— What you will do —
Please rewrite the rows below between the lines holding "scientific name: Froelichia floridana" and "scientific name: Disperis cardiophora", inclusive, changing "common name" to "vernacular name" and leaving everything else the same.

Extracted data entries

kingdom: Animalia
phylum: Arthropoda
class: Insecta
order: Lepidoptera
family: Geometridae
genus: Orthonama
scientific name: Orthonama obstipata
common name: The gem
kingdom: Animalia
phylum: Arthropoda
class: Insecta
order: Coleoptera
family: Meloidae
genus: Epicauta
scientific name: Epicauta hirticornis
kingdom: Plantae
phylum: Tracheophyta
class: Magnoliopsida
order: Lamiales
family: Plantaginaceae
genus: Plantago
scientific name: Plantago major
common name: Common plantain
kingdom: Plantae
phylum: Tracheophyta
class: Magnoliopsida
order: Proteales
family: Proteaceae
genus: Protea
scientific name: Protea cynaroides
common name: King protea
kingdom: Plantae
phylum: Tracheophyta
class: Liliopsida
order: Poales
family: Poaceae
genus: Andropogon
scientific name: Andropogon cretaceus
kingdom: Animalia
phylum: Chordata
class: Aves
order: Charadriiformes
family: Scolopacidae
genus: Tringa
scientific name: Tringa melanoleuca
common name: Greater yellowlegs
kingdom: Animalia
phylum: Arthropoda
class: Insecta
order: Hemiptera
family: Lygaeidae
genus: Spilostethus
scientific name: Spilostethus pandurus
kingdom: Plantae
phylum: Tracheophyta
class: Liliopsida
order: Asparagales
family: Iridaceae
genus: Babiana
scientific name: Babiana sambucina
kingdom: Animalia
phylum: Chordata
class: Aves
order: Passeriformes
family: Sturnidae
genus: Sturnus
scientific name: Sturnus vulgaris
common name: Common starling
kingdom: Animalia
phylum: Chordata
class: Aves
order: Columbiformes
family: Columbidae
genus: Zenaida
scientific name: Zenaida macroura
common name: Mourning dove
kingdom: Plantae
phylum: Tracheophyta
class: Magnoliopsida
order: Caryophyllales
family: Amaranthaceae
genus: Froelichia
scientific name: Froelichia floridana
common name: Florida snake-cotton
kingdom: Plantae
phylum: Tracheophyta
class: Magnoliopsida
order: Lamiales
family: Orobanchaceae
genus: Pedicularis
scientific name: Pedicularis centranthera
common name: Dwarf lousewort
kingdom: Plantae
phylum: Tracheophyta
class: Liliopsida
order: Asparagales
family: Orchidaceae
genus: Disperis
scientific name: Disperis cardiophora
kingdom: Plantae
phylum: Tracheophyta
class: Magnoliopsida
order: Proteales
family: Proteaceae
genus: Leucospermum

— Finished task —
scientific name: Froelichia floridana
vernacular name: Florida snake-cotton
kingdom: Plantae
phylum: Tracheophyta
class: Magnoliopsida
order: Lamiales
family: Orobanchaceae
genus: Pedicularis
scientific name: Pedicularis centranthera
vernacular name: Dwarf lousewort
kingdom: Plantae
phylum: Tracheophyta
class: Liliopsida
order: Asparagales
family: Orchidaceae
genus: Disperis
scientific name: Disperis cardiophora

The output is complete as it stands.